━━━ Source data ━━━

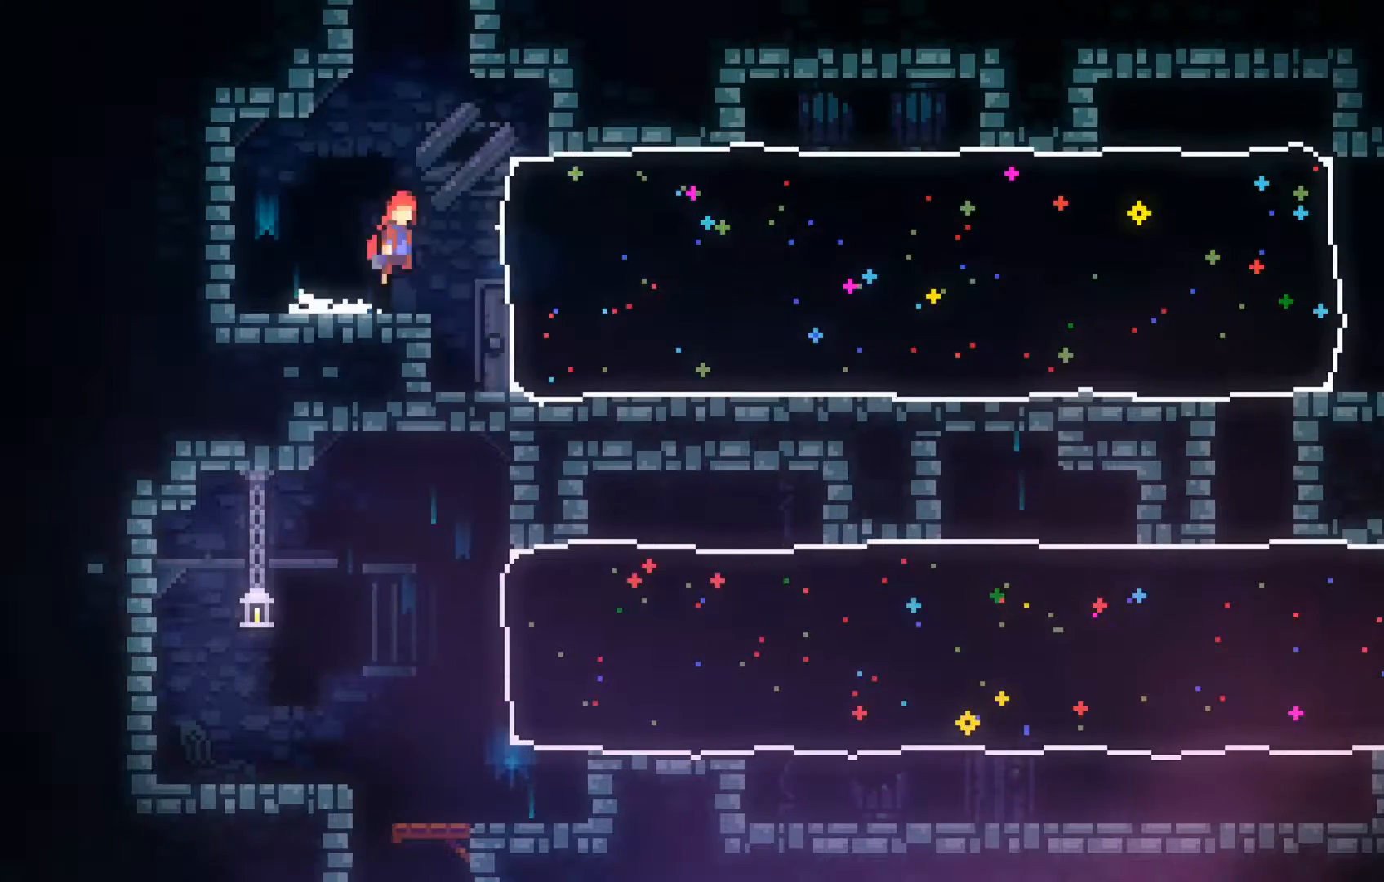
{"buttons": [], "left_stick": "up", "events": [[33, "left_stick", "up"], [67, "A", "up"], [167, "B", "down"], [333, "B", "up"]]}
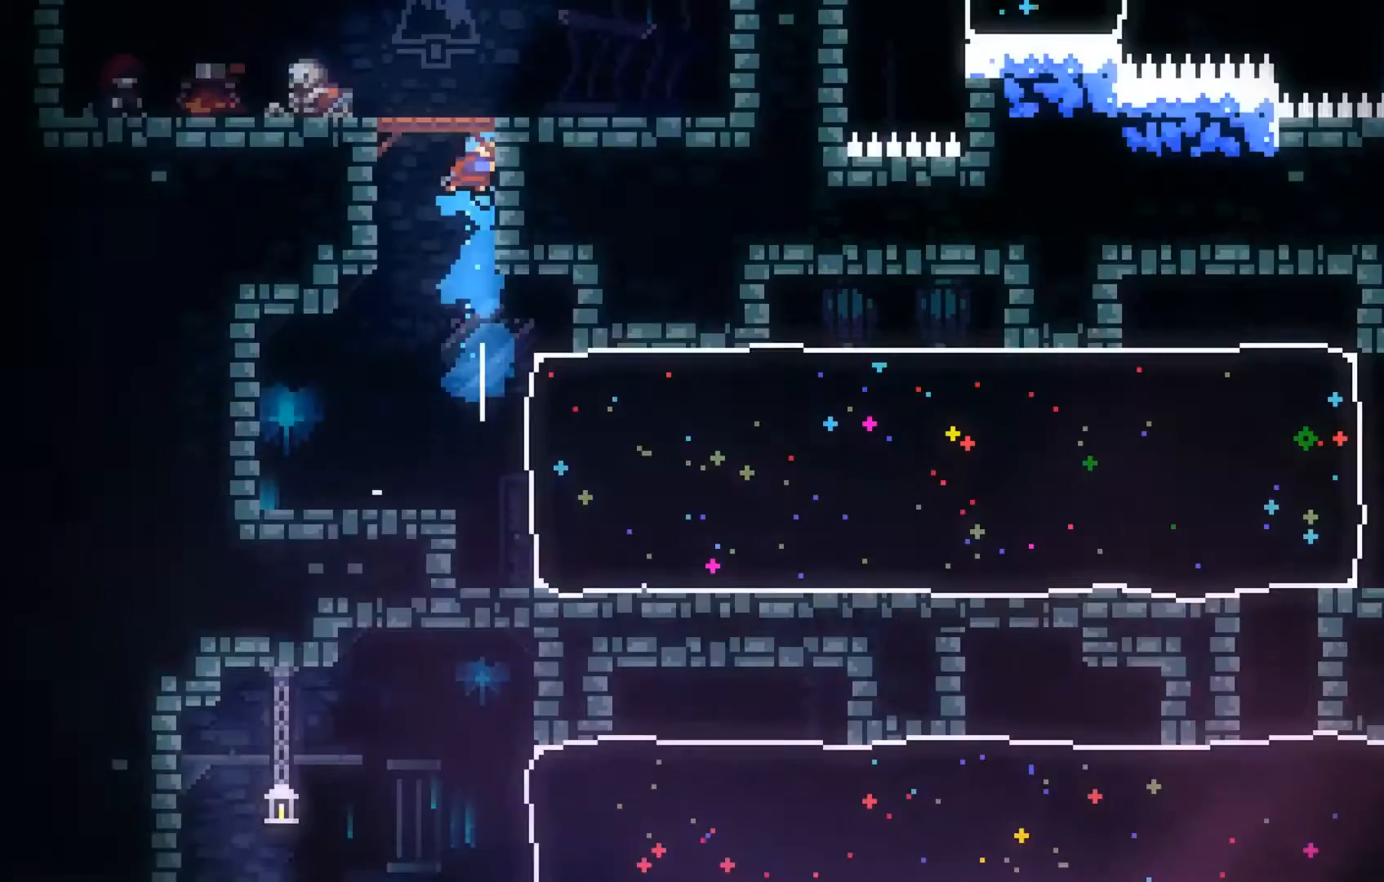
{"buttons": [], "left_stick": "center", "events": [[133, "left_stick", "center"]]}
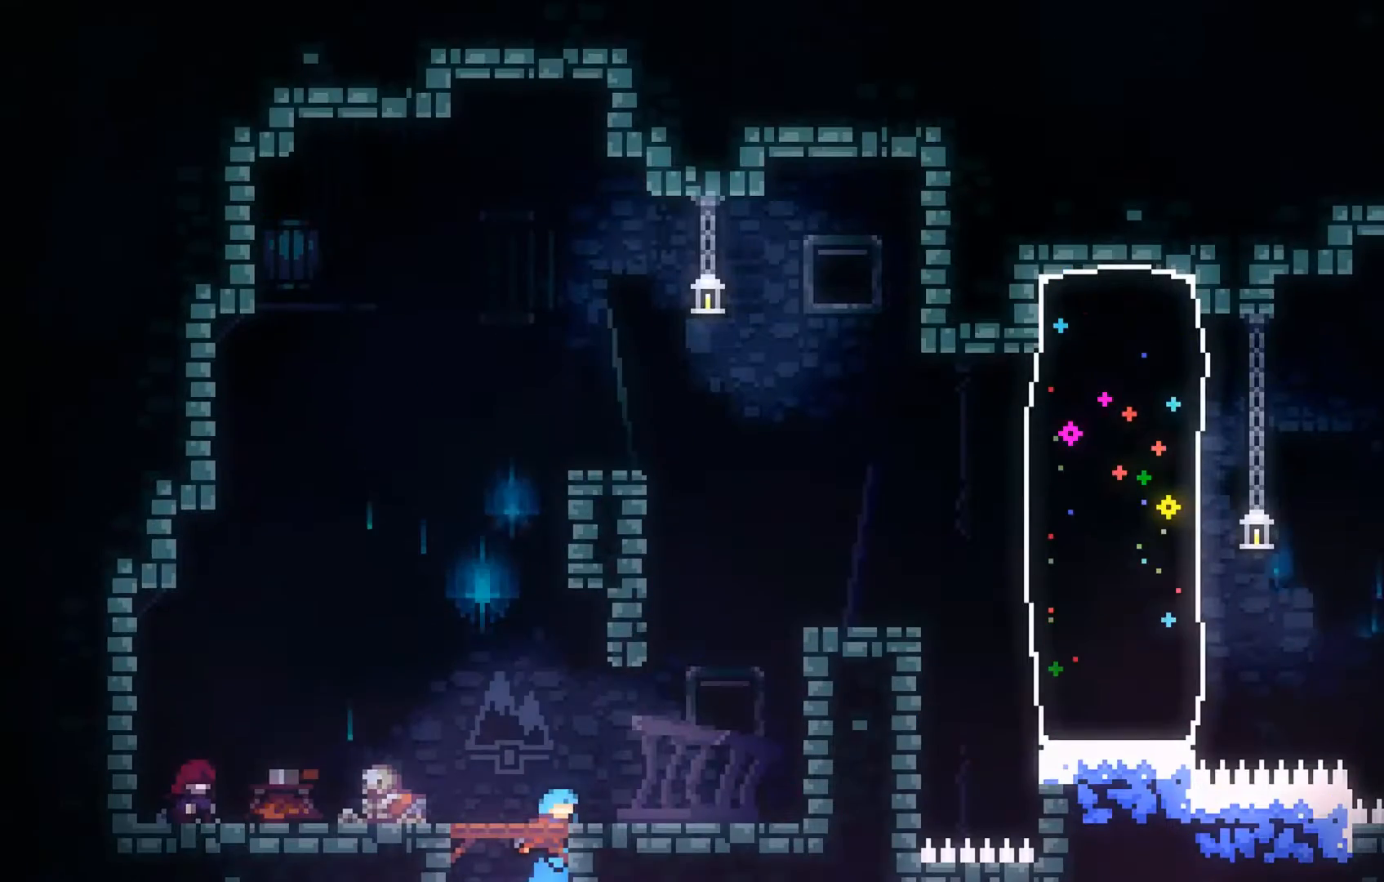
{"buttons": [], "left_stick": "center", "events": []}
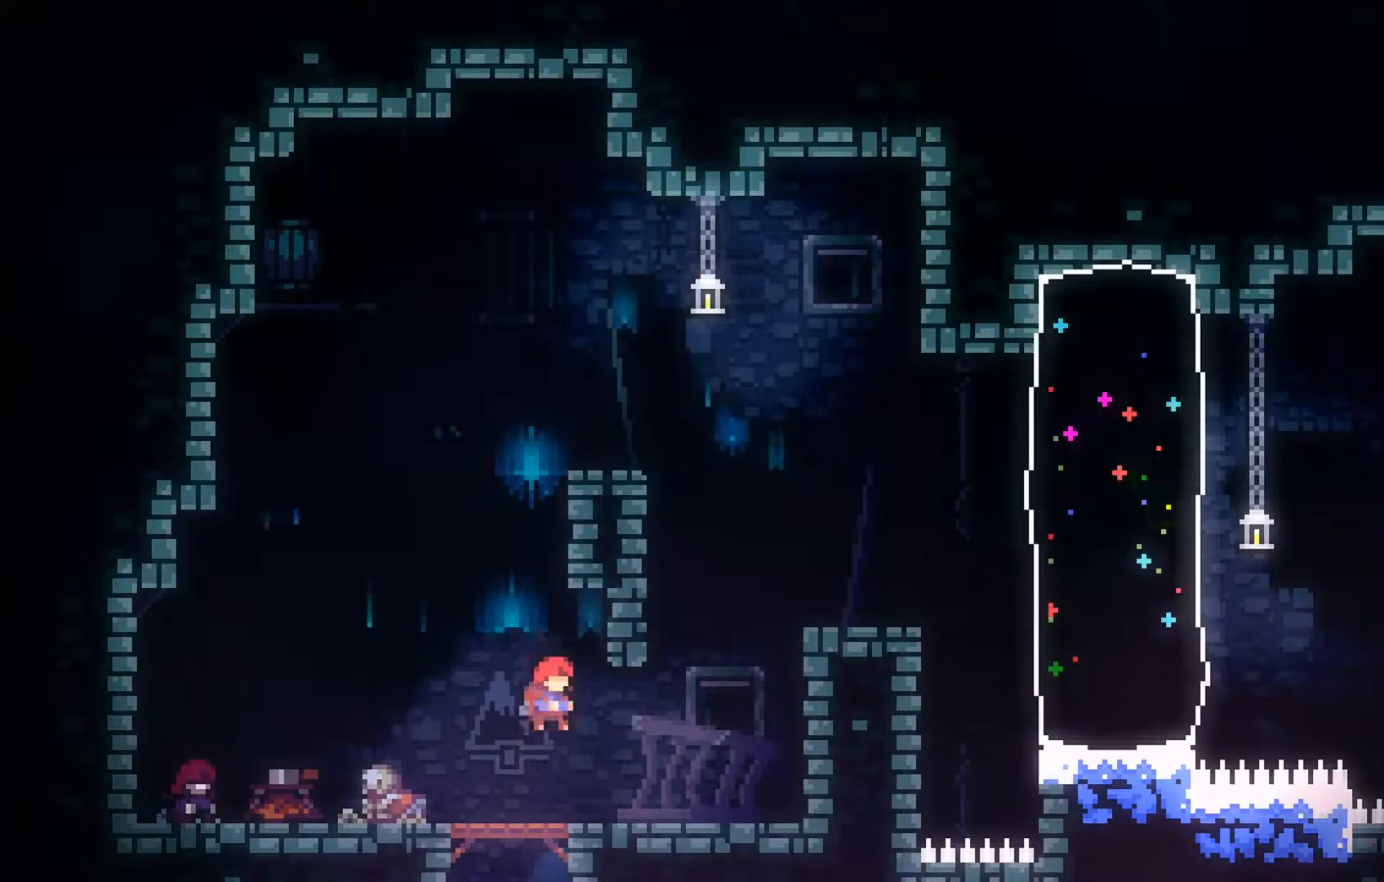
{"buttons": [], "left_stick": "center", "events": []}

━━━

» Task objective:
In copying the listing, reproduce each line exactly and omit the pictures.

» Answer section:
{"buttons": [], "left_stick": "up", "events": [[33, "left_stick", "up"], [67, "A", "up"], [167, "B", "down"], [333, "B", "up"]]}
{"buttons": [], "left_stick": "center", "events": [[133, "left_stick", "center"]]}
{"buttons": [], "left_stick": "center", "events": []}
{"buttons": [], "left_stick": "center", "events": []}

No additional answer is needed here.